SVF-Frauen mit eineinhalb Neuen

Alexandra Berger sieht mit dünnem Kader der nächsten Regionalliga-Saison entgegen.


01.09.2016

(hal) Am 17. September geht es los für die Volleyballerinnen des SV Fellbach. Mit einem Auswärtsspiel bei der freiwillig aus der dritten Liga abgestiegenen TG Biberach starten sie in die Regionalliga-Saison. Die vierthöchste deutsche Spielklasse umfasst in Baden-Württemberg diesmal elf Teams und nicht mehr zehn wie zuletzt. Die SVF-Frauen haben damit bis zum Saisonfinale am ersten April-Wochenende 20 statt 18 Ligaspiele zu absolvieren, was Alexandra Berger noch etwas Sorgen bereitet. „Wir haben momentan einen etwas dünnen Kader, den wir gerne noch weiter verstärken würden“, sagt die Spielertrainerin, die in Personalunion auch noch Abteilungsleiterin ist.

Offiziell umfasst das Aufgebot des Vorjahressiebten gerade zwölf Spielerinnen. Im konkreten Fall müssen aber von dem Dutzend zumindest für die ersten Monate drei Spielerinnen abgezogen werden: Luca Altevogt laboriert an einer schweren Schulterverletzung, sie wird möglicherweise gar keines der 20 Spiele bestreiten können. Zumindest für den Rückrundenbeginn rechnet Alexandra Berger mit Silvia Joest, die bereits zum zweiten Mal an der Hüfte operiert wurde. Kim Hanenberg will nach der Geburt ihres Sohnes vor wenigen Wochen bald wieder ins Training einsteigen.

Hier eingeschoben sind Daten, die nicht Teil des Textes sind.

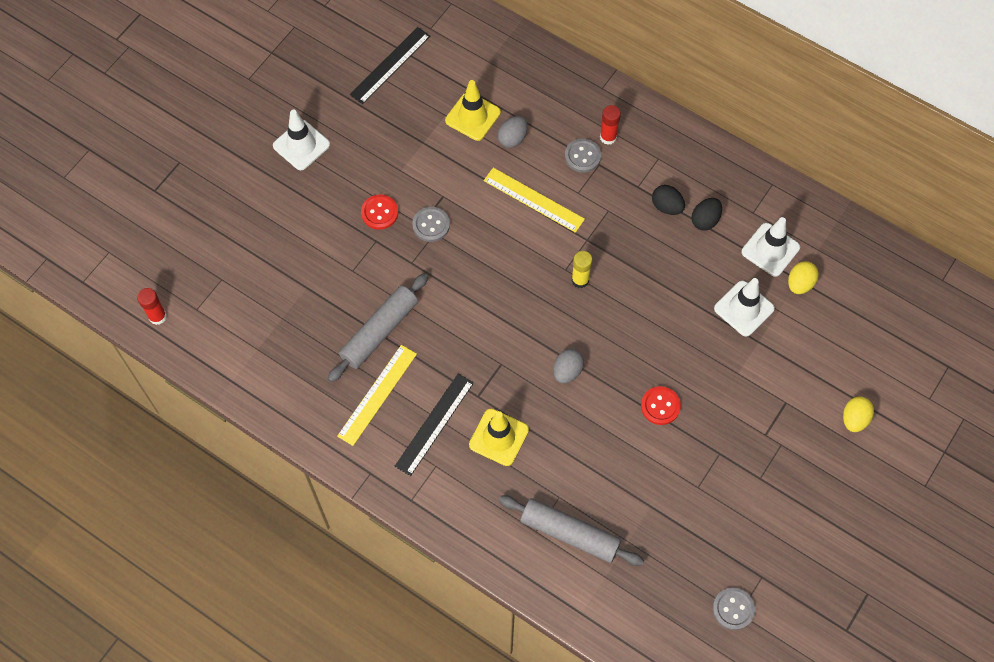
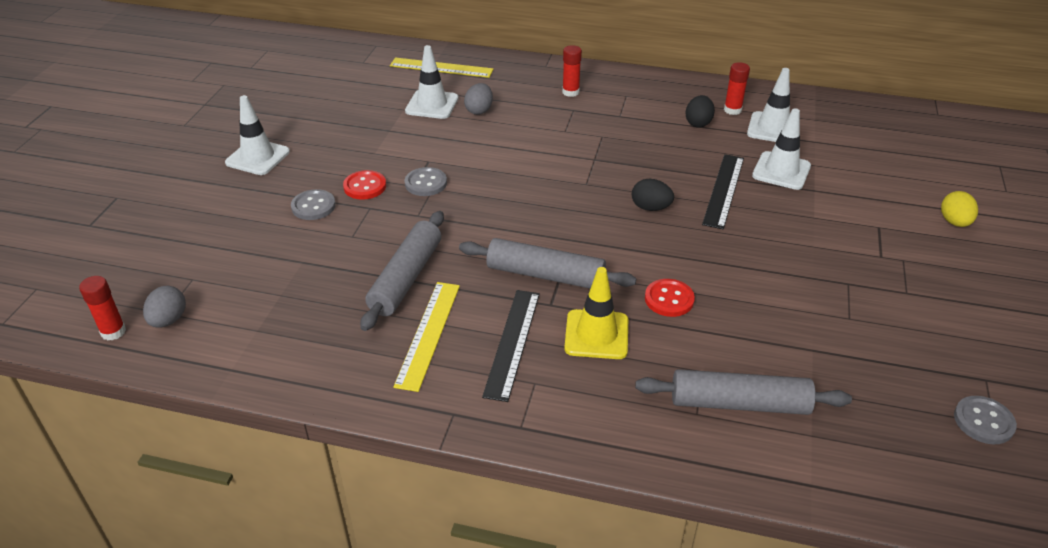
camera: 20 degrees left, 25 degrees down
black ruler [350,27,430,104] -> black ruler moved to [702,154,744,229]
yellow traffic cone [445,80,501,141] -> white traffic cone [405,45,459,119]
yellow ruler [484,168,585,233] -> yellow ruler moved to [390,57,494,78]
grey egg [553,349,584,384] -> grey egg moved to [143,286,186,328]
grey button [565,139,601,172] -> grey button moved to [291,189,336,220]
yellow glue stick [572,251,592,288] -> none
red button [641,386,681,425] -> red button moved to [645,279,695,317]
black egg [652,185,685,215] -> black egg moved to [632,179,674,211]
yellow egg [788,261,819,294] -> none
none -> grey rolling pin [459,238,636,289]
none -> red glue stick [724,62,750,115]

Auf fünf Spielerinnen, die zuletzt noch zum ersten Team gehörten, werden die SVF-Frauen hingegen komplett verzichten müssen: Carolin Wichtler ist für längere Zeit im Ausland, Carolin Tegeler hat ihre Volleyballkarriere im Sommer beendet. Die drei Nachwuchskräfte Selina Neumar, Alicia Eisele und Lea Kössinger, die in der Rückrunde ins Regionalliga-Team hineingeschnuppert haben, werden künftig den dritten Verbund des SVF in der A-Klasse verstärken. Zumindest bei Lea Kössinger scheint da aber noch nicht das letzte Wort gesprochen, sie macht aktuell ebenso wie Stefanie Hofmann und Jana Häußermann aus der Bezirksliga-Vertretung das Vorbereitungsprogramm der Erstformation mit.

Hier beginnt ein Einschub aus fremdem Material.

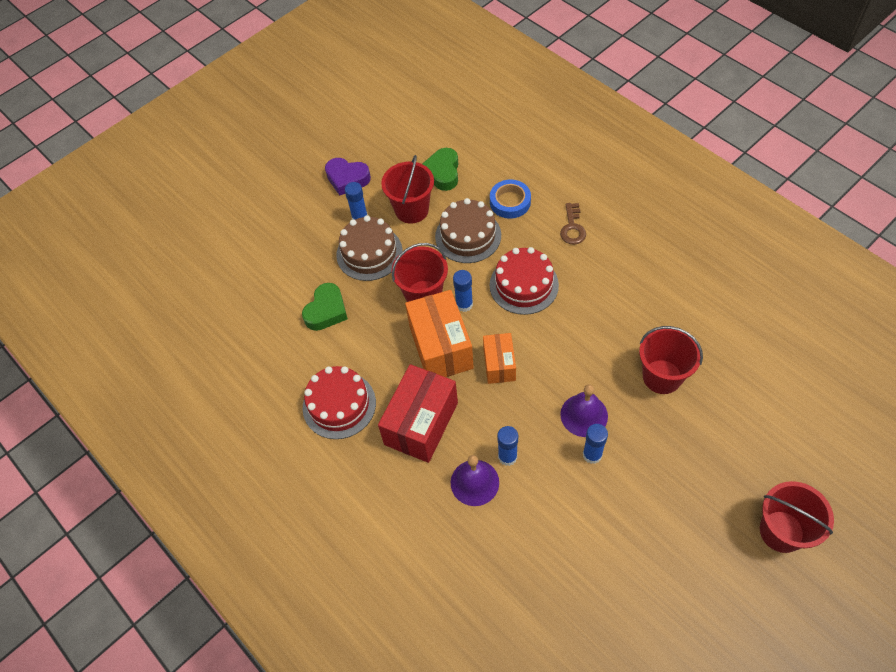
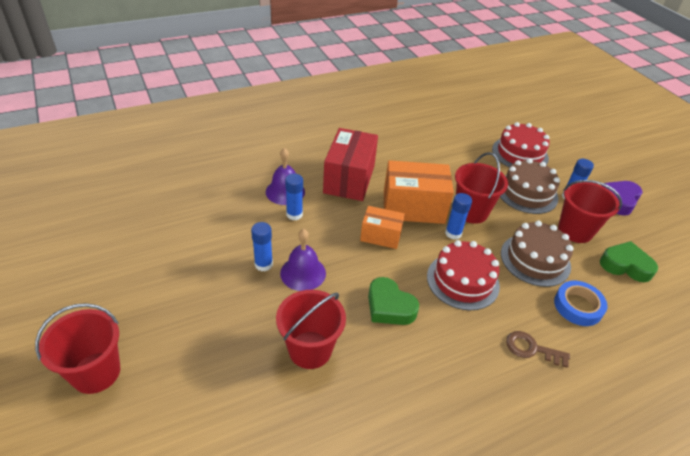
camera: 100 degrees right, 15 degrees down
green heart [302,283,348,331] -> green heart moved to [368,277,419,325]
red cake [303,366,376,439] -> red cake moved to [492,122,550,167]
red box [378,364,458,463] -> red box turned 60 degrees clockwise [323,128,378,201]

Hinzu kommen ein echter und ein halber Zugang. Vom Oberligisten TG Nürtingen ist in Alexandra Steigerwald eine Außenangreiferin hinzugekommen, während Julia Knittel (davor TSV Schmiden) schon gegen Ende der vergangenen Saison sporadisch ausgeholfen hat. „Sie steht uns jetzt voll und ohne Einschränkung zur Verfügung“, sagt Alexandra Berger.